TEKS KUTIPAN >>
Bagian I
Kita belum terekspos dan belum menjadi suatu market pembangunan yang
nantinya dijadikan sebagai sebuah pegangan. Kalau di Ternate menjadi perjumpaan
dari semua budaya tadi, bahwa ada jalur niaga, tapi hari ini sudah tidak ada.
Ini kan hanya fobia. Tidak bisa memiliki standar yang namanya perubahan
pembangunan. Kenapa, karena lanscap perubahan yang terjadi diakibatkan
oleh perjumpaan budaya (akulturasi) sehingga terjadi reduksi nilai-nilai tadi. Padahal, jauh sebelumnya, kita sudah mengenal uang dollar. Bukan baru hari
ini. Dulu, orang bayar cengkeh menggunakan uang dollar. Silahkan dilihat
datanya di buku Dunia Maluku, Leonard D Andaya. Semua jelas di situ. Dimana,
kaum perempuan pun terlibat kedalam bisnis penjualan cengkeh dengan bangsa
luar.
Jadi ada tiga hal yang melahirkan isu kepusakaan itu. Pertama, eks pemerintahan
dalam konteks benteng. Kedua, nilai agama yang di praktekkan oleh
klompok-kelompok dari luar Indonesia yang memiliki relevansi dengan pembangunan
hari ini sebagai dasar-dasar terbobrok pembangunan dalam konteks swasta, atau
yang bisa memainkan ritme dalam kompetisi-kompetisi yang dimainkan oleh
kelompok-kelompok lokal yang mengatasnamakan putra daerah, walaupun putra daerah
tidak terlibat reformasi, tapi sampai hari ini, dicap saja.

TUJUAN LATIHAN >> Apakah pernyataan (a), (b), dan (c) cocok dengan teks kutipan? Jawab ya atau tidak untuk masing-masing dan kutip kata-kata teks yang menjadi penentunya. (a) Dulu orang membayar cengkeh dengan uang dollar. (b) Kaum perempuan tidak ikut dalam bisnis penjualan cengkeh. (c) Jalur niaga di Ternate masih ada sampai hari ini. Entri-entri ini tidak ada hubungannya dengan teks kutipan.

BARIS DATA >>
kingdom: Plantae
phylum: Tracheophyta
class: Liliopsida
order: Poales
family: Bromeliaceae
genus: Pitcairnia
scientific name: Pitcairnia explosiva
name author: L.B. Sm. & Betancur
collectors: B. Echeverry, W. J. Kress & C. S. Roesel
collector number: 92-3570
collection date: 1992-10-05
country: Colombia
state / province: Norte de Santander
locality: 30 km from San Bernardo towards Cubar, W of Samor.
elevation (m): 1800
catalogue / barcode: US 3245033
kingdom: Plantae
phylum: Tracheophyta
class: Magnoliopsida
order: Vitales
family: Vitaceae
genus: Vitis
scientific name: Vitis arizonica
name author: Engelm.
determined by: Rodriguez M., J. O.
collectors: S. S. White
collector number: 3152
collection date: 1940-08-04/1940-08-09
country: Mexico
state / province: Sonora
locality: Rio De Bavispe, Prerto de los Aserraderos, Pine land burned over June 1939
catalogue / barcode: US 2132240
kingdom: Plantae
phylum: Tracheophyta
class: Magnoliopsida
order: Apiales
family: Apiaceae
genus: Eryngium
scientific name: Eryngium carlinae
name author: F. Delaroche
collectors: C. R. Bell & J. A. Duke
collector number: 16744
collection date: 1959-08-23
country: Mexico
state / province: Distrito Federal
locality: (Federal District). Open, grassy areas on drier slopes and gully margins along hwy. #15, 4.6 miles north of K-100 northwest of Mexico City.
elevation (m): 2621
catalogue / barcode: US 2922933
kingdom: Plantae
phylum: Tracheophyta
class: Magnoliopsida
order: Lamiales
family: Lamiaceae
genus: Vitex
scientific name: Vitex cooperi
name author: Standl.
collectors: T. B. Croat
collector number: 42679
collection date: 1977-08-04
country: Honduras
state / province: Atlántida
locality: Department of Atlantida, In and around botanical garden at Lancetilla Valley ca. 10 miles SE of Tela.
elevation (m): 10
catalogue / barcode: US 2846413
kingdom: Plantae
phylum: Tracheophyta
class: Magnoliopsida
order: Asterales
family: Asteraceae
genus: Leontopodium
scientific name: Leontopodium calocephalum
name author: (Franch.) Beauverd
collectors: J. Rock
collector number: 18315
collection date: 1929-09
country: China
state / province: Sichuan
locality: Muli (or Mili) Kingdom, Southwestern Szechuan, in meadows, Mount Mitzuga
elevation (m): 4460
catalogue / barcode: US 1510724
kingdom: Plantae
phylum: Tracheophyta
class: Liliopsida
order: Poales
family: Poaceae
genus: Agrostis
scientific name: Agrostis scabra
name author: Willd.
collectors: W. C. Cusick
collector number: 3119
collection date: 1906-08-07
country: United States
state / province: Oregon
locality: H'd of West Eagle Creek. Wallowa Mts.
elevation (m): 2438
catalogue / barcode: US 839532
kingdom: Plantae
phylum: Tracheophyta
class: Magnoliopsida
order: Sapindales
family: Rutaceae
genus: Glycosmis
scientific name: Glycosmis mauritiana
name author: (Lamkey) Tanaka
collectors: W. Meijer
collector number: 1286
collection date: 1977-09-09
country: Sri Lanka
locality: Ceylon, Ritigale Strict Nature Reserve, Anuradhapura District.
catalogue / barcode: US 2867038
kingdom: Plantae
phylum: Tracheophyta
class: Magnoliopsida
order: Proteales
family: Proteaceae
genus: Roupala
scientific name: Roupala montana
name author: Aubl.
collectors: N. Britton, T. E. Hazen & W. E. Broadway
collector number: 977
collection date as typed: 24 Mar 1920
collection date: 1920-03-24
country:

JAWABAN LATIHAN >>
(a) Ya: "Dulu, orang bayar cengkeh menggunakan uang dollar."
(b) Tidak: "kaum perempuan pun terlibat kedalam bisnis penjualan cengkeh"
(c) Tidak: "bahwa ada jalur niaga, tapi hari ini sudah tidak ada."